> What you have to do
Type out the lines below exactly, pictures excluded.

START Data provided

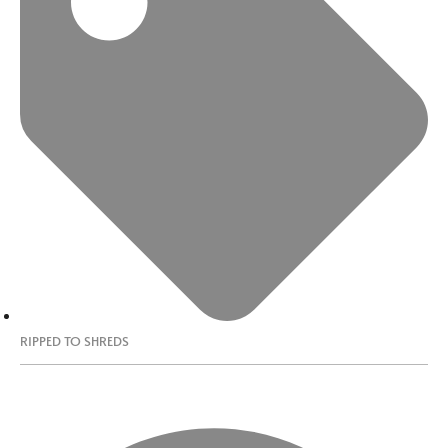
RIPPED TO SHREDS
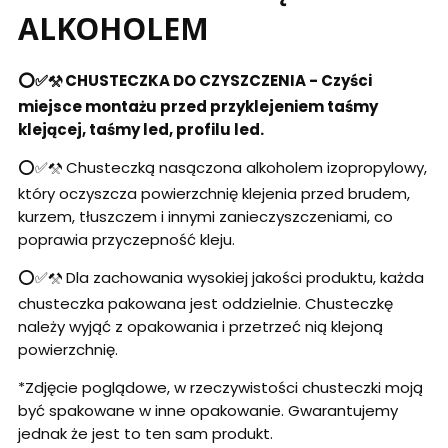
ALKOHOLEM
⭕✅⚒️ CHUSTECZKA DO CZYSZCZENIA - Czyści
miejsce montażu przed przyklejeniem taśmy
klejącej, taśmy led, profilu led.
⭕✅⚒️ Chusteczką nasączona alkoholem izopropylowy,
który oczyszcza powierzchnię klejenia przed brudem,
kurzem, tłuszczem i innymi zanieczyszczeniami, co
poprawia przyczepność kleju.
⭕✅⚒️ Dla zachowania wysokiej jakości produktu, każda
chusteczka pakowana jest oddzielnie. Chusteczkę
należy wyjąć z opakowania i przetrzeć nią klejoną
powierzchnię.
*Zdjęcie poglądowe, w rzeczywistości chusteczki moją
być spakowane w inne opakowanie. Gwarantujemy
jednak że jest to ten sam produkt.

END Data provided

> Answer below
RIPPED TO SHREDS
ALKOHOLEM
⭕✅⚒️ CHUSTECZKA DO CZYSZCZENIA - Czyści
miejsce montażu przed przyklejeniem taśmy
klejącej, taśmy led, profilu led.
⭕✅⚒️ Chusteczką nasączona alkoholem izopropylowy,
który oczyszcza powierzchnię klejenia przed brudem,
kurzem, tłuszczem i innymi zanieczyszczeniami, co
poprawia przyczepność kleju.
⭕✅⚒️ Dla zachowania wysokiej jakości produktu, każda
chusteczka pakowana jest oddzielnie. Chusteczkę
należy wyjąć z opakowania i przetrzeć nią klejoną
powierzchnię.
*Zdjęcie poglądowe, w rzeczywistości chusteczki moją
być spakowane w inne opakowanie. Gwarantujemy
jednak że jest to ten sam produkt.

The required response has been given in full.